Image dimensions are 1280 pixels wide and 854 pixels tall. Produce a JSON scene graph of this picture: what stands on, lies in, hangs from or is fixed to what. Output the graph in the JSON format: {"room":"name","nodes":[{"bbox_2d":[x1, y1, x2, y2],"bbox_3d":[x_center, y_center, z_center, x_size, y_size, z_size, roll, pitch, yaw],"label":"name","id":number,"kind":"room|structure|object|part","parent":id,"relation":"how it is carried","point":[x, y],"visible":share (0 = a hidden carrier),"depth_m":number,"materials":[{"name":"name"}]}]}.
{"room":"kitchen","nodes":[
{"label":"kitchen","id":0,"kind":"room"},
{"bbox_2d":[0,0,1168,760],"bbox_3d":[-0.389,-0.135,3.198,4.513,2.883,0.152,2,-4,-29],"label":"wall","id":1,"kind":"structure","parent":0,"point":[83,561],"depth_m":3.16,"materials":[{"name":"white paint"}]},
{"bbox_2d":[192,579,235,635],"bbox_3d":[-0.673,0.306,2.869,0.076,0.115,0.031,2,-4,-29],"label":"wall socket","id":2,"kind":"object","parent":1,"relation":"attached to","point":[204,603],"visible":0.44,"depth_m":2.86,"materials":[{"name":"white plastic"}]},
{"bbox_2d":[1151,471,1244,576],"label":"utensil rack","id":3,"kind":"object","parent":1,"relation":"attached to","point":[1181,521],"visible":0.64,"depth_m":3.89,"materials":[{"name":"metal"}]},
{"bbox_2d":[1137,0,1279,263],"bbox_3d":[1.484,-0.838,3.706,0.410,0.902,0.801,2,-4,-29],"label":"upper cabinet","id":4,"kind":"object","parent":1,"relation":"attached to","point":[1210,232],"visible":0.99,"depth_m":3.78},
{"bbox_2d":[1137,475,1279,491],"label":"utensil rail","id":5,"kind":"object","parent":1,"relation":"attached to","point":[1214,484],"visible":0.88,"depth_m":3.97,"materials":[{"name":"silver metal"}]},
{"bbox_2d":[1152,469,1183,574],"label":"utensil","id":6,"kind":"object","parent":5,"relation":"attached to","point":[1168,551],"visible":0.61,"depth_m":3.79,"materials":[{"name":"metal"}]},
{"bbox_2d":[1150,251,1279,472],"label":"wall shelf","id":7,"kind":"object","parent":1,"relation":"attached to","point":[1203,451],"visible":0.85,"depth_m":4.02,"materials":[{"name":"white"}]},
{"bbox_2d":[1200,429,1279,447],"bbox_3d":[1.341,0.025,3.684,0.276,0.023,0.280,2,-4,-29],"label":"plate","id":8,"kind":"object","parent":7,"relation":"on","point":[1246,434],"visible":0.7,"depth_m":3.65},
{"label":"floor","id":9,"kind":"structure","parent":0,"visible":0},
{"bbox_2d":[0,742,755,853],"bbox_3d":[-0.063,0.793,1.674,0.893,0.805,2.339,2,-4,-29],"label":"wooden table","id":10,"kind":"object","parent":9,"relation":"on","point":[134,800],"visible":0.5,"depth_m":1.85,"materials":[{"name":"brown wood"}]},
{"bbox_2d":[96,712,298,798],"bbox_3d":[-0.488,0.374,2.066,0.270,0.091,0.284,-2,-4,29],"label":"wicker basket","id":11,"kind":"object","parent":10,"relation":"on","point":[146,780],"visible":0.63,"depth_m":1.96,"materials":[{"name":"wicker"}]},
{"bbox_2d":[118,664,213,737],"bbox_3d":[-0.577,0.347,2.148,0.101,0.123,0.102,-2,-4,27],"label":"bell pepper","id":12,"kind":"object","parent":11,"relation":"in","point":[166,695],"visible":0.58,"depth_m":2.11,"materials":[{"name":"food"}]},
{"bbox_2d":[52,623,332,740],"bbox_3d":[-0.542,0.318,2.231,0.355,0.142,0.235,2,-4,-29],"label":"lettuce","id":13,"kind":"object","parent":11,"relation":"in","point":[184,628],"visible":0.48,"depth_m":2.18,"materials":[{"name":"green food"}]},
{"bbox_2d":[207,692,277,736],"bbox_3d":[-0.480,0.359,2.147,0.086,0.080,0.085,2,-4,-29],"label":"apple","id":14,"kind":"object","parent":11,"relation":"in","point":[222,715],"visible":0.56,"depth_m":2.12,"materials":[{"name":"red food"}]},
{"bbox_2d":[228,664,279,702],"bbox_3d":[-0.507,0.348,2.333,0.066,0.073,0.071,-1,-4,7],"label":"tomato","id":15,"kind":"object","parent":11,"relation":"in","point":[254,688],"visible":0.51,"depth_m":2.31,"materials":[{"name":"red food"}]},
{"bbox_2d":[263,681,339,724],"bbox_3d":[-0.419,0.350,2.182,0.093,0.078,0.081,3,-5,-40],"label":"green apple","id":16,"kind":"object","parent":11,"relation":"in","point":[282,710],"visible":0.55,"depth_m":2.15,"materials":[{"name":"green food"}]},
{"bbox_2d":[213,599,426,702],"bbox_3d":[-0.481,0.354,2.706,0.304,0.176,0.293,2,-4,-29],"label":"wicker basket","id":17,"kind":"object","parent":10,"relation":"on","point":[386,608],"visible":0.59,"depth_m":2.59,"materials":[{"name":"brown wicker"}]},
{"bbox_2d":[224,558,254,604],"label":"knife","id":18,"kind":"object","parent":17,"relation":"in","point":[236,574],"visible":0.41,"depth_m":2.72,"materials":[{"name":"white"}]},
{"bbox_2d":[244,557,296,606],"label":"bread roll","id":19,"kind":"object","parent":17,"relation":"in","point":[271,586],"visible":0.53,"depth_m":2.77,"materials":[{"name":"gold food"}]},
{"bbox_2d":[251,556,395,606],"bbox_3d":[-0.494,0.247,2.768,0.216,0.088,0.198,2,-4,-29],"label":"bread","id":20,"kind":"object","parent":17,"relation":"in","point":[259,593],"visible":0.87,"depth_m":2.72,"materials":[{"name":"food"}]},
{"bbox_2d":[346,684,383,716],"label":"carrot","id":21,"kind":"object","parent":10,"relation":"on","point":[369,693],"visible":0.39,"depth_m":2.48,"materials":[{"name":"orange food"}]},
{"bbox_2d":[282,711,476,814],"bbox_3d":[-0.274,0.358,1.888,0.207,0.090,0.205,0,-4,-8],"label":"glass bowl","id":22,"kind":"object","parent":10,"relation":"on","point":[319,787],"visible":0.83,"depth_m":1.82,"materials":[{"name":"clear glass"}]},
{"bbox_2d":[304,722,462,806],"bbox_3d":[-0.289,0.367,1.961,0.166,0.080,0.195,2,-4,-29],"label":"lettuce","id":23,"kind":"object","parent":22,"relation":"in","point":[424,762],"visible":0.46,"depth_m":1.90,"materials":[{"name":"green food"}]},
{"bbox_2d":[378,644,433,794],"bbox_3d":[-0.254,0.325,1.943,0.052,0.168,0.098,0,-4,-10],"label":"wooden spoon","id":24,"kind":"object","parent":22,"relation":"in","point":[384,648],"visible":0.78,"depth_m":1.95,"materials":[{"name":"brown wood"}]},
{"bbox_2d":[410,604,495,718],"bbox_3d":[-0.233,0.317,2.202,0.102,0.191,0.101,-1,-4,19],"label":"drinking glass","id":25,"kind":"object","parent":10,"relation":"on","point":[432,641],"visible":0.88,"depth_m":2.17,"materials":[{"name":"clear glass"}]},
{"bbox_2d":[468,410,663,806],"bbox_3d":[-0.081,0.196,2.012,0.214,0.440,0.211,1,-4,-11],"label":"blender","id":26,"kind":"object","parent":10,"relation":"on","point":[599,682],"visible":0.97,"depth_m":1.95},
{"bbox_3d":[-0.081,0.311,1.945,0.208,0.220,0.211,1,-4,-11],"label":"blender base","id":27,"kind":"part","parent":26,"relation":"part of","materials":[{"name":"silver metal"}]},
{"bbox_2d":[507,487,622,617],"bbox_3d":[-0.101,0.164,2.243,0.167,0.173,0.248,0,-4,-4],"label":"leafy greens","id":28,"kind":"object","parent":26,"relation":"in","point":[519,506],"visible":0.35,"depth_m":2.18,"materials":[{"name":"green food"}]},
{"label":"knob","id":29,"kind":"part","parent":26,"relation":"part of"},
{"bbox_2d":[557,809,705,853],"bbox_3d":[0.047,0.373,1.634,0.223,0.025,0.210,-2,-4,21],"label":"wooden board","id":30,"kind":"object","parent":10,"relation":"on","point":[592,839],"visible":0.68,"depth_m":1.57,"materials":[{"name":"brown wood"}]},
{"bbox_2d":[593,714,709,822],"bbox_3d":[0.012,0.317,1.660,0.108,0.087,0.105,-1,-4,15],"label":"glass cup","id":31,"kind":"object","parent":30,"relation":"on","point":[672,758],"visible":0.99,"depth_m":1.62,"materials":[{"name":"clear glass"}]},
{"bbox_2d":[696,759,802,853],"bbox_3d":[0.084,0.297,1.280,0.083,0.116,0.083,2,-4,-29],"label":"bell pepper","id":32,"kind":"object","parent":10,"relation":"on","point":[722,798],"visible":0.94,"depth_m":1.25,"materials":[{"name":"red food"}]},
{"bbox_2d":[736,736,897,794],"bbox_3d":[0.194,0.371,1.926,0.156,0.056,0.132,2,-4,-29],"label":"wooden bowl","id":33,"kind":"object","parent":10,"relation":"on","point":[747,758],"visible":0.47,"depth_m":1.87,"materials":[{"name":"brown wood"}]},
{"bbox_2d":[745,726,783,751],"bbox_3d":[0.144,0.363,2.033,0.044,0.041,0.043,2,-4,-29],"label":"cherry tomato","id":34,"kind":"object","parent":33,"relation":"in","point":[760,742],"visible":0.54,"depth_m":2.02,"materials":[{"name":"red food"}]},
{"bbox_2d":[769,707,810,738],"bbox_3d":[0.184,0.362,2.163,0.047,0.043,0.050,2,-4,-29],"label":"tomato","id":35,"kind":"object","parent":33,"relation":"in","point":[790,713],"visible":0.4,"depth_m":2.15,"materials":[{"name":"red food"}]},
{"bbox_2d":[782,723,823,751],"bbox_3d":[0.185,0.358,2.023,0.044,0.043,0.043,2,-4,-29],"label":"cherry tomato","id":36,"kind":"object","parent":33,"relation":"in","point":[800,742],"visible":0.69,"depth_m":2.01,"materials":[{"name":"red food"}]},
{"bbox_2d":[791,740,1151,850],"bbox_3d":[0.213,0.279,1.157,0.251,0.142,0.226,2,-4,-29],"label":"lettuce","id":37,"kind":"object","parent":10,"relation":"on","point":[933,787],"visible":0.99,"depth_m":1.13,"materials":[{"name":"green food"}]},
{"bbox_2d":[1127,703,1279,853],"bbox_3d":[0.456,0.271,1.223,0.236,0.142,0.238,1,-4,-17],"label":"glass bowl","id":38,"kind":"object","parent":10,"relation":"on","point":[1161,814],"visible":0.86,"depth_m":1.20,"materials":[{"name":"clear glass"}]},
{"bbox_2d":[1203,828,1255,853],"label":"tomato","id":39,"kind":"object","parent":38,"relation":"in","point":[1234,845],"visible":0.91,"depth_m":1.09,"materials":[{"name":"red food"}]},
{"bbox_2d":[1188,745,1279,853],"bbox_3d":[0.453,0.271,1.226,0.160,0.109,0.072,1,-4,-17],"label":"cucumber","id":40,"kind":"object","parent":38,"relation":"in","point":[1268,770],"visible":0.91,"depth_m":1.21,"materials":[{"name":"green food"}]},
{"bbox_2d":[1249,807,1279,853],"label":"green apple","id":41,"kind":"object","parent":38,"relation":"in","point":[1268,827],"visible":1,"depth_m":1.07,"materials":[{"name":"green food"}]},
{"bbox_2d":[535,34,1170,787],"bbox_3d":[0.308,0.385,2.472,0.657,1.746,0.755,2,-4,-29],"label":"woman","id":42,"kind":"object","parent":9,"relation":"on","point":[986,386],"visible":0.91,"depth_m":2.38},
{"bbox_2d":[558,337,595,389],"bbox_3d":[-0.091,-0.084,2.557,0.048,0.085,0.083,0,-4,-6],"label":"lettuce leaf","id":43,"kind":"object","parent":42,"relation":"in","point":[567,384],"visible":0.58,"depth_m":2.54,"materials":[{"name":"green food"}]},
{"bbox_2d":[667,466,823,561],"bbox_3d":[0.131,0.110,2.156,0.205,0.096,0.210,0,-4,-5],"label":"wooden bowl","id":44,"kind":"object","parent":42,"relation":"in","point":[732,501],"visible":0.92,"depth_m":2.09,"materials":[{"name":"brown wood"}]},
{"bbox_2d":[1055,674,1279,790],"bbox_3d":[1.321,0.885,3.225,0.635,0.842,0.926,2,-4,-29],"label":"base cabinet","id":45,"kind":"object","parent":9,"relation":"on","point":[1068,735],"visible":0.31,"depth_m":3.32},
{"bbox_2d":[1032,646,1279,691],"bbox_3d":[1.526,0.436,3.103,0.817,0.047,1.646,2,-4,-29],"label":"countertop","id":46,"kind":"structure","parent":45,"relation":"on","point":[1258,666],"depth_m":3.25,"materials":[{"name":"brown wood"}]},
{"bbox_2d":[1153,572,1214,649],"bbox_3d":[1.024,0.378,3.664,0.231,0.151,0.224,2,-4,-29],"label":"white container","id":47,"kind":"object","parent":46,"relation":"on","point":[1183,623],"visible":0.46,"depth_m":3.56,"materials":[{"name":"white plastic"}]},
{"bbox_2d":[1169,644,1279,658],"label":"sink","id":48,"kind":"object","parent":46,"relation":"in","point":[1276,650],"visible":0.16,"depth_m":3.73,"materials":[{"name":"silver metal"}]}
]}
· · ·
**INSTRUCTIONS FOR THE TASK**
From the entries, copy every line in which the word "glass" occurs.

**SOLUTION FOR THIS PROBLEM**
{"bbox_2d":[282,711,476,814],"bbox_3d":[-0.274,0.358,1.888,0.207,0.090,0.205,0,-4,-8],"label":"glass bowl","id":22,"kind":"object","parent":10,"relation":"on","point":[319,787],"visible":0.83,"depth_m":1.82,"materials":[{"name":"clear glass"}]},
{"bbox_2d":[410,604,495,718],"bbox_3d":[-0.233,0.317,2.202,0.102,0.191,0.101,-1,-4,19],"label":"drinking glass","id":25,"kind":"object","parent":10,"relation":"on","point":[432,641],"visible":0.88,"depth_m":2.17,"materials":[{"name":"clear glass"}]},
{"bbox_2d":[593,714,709,822],"bbox_3d":[0.012,0.317,1.660,0.108,0.087,0.105,-1,-4,15],"label":"glass cup","id":31,"kind":"object","parent":30,"relation":"on","point":[672,758],"visible":0.99,"depth_m":1.62,"materials":[{"name":"clear glass"}]},
{"bbox_2d":[1127,703,1279,853],"bbox_3d":[0.456,0.271,1.223,0.236,0.142,0.238,1,-4,-17],"label":"glass bowl","id":38,"kind":"object","parent":10,"relation":"on","point":[1161,814],"visible":0.86,"depth_m":1.20,"materials":[{"name":"clear glass"}]},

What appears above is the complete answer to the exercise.